La voie maritime traversant cette mer de Chine méridionale est une pièce essentielle de l’axe maritime reliant la Chine à l'Afrique orientale et à la Corne de l'Afrique qui, avec l’axe terrestre traversant l'Europe centrale, l'Asie centrale, mais aussi la Turquie, l'Iran, l'Afghanistan et le Pakistan, concrétise les « nouvelles routes de la soie », un projet lancé en 2013 par le président chinois Xi Jinping. Également connu sous l’acronyme OBOR (« one Belt, one Road »), où la ceinture est terrestre et la route maritime, ce projet s’appuie également sur l'installation de comptoirs commerciaux et de rachats ou de constructions de ports tout au long de ces nouvelles routes, qui participent à la stratégie navale militaire chinoise connue en Occident sous le terme de « collier de perles ».

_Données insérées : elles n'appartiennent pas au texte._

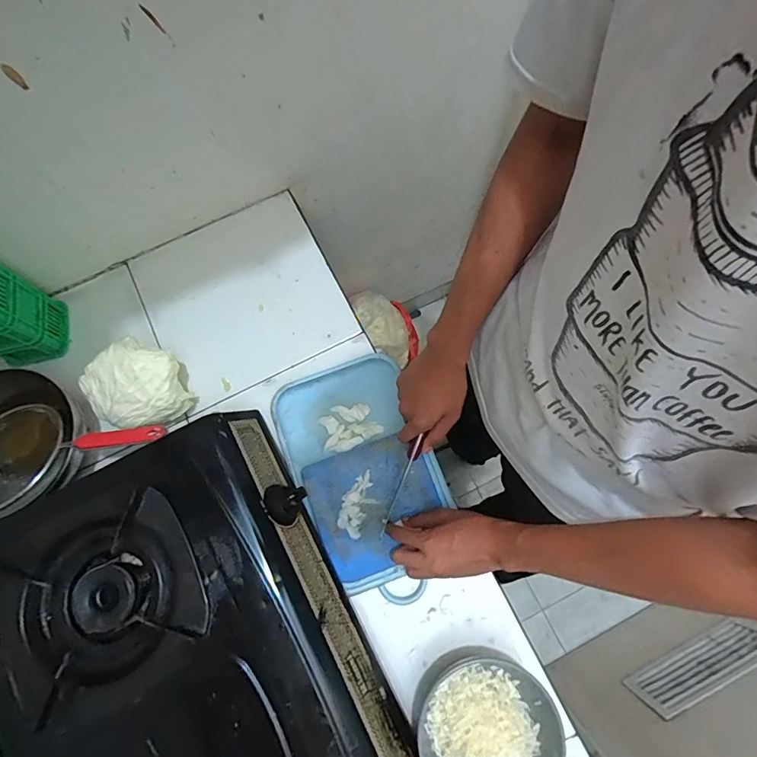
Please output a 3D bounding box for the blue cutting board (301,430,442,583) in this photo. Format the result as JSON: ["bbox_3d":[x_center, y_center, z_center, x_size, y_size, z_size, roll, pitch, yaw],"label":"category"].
[{"bbox_3d":[-0.003,0.172,0.619,0.167,0.019,0.163,-22,75,-4],"label":"blue cutting board"}]

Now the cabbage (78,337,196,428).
[{"bbox_3d":[-0.345,0.013,0.638,0.137,0.090,0.114,17,76,6],"label":"cabbage"}]

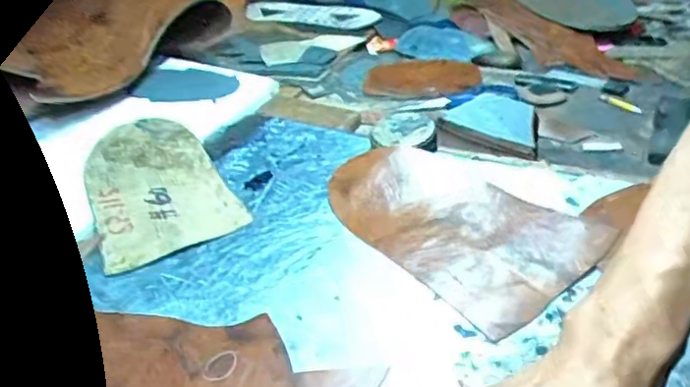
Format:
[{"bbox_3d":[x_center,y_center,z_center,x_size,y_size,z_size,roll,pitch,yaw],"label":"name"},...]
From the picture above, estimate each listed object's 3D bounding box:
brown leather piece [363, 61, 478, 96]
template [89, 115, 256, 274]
[{"bbox_3d":[0.115,-0.173,0.926,0.165,0.012,0.120,-1,34,8],"label":"brown leather piece"},{"bbox_3d":[-0.222,-0.017,0.722,0.146,0.009,0.263,-19,43,-19],"label":"template"}]

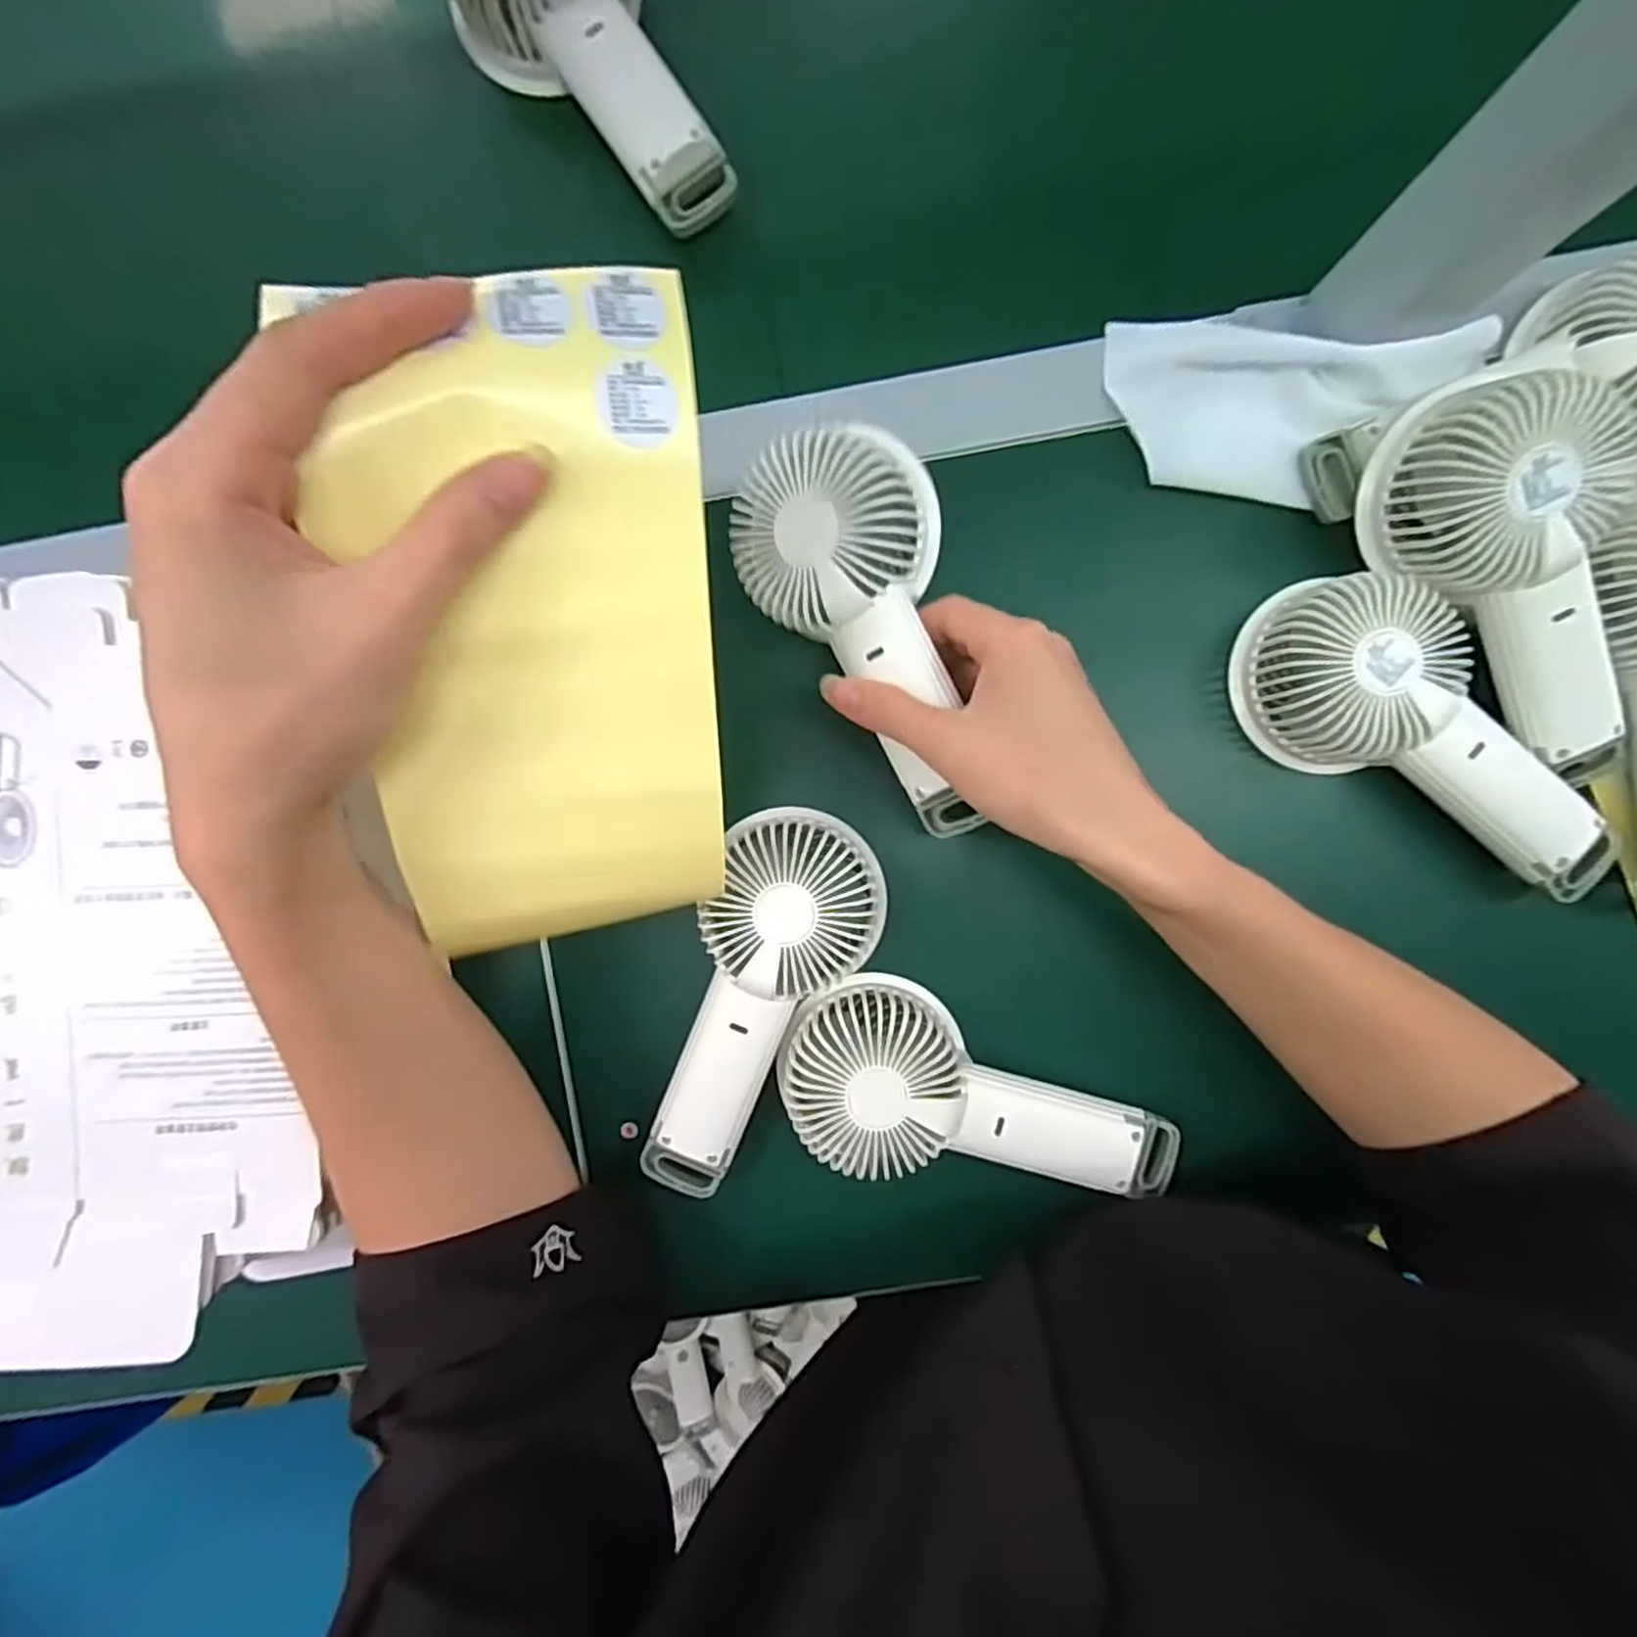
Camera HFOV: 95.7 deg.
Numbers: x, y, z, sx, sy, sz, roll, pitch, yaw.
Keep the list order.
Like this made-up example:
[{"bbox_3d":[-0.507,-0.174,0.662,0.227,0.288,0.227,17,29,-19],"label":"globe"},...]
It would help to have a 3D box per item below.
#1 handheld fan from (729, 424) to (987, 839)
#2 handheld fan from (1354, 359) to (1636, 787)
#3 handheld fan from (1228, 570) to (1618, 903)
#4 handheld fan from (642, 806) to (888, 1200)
[{"bbox_3d":[0.028,-0.075,0.318,0.083,0.029,0.175,-24,98,3],"label":"handheld fan"},{"bbox_3d":[0.309,-0.098,0.319,0.078,0.052,0.187,-33,102,3],"label":"handheld fan"},{"bbox_3d":[0.278,-0.039,0.332,0.179,0.036,0.078,33,92,1],"label":"handheld fan"},{"bbox_3d":[-0.026,0.087,0.345,0.082,0.038,0.186,19,92,2],"label":"handheld fan"}]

Anticipant cette stratégie, le 26 décembre 2008, conformément aux résolutions 1838 et 1851 du Conseil de sécurité des Nations unies, une force d'escorte navale comprenant les destroyers Haikou et Wuhan et le ravitailleur Weishanhu, quittait le port militaire de Sanya pour réaliser les premières missions d'escorte dans le golfe d'Aden et dans les eaux bordant les côtes somaliennes. C'était la première fois que la Chine envoyait des forces militaires à l'étranger pour sauvegarder les intérêts stratégiques de la nation, constituait une force maritime pour remplir des obligations humanitaires internationales à l'étranger, et protégeait une importante route maritime en haute mer.

Depuis cette date, la marine chinoise déploie régulièrement des navires en océan Indien, la 48ème force d’escorte navale composée du destroyer Tangshan, de la frégate Daqing et du ravitailleur Taihu ayant quitté le port de Qingdao le 11 octobre 2025 pour faire route vers le golfe d’Aden et les côtes somaliennes. Peu d’informations filtrent sur ce groupe qui fréquente plus les côtes orientales de l’Afrique que celles de la péninsule arabique, alors que les forces navales chinoises préfèrent se concentrer autour de l’île de Taïwan pour une opération de surveillance et de contrôle du trafic maritime. Malgré les ambitions de dépasser l’U.S. Navy, le pavillon rouge aux étoiles jaunes ne concurrencera pas de sitôt la bannière étoilée sur les océans et mers de la planète.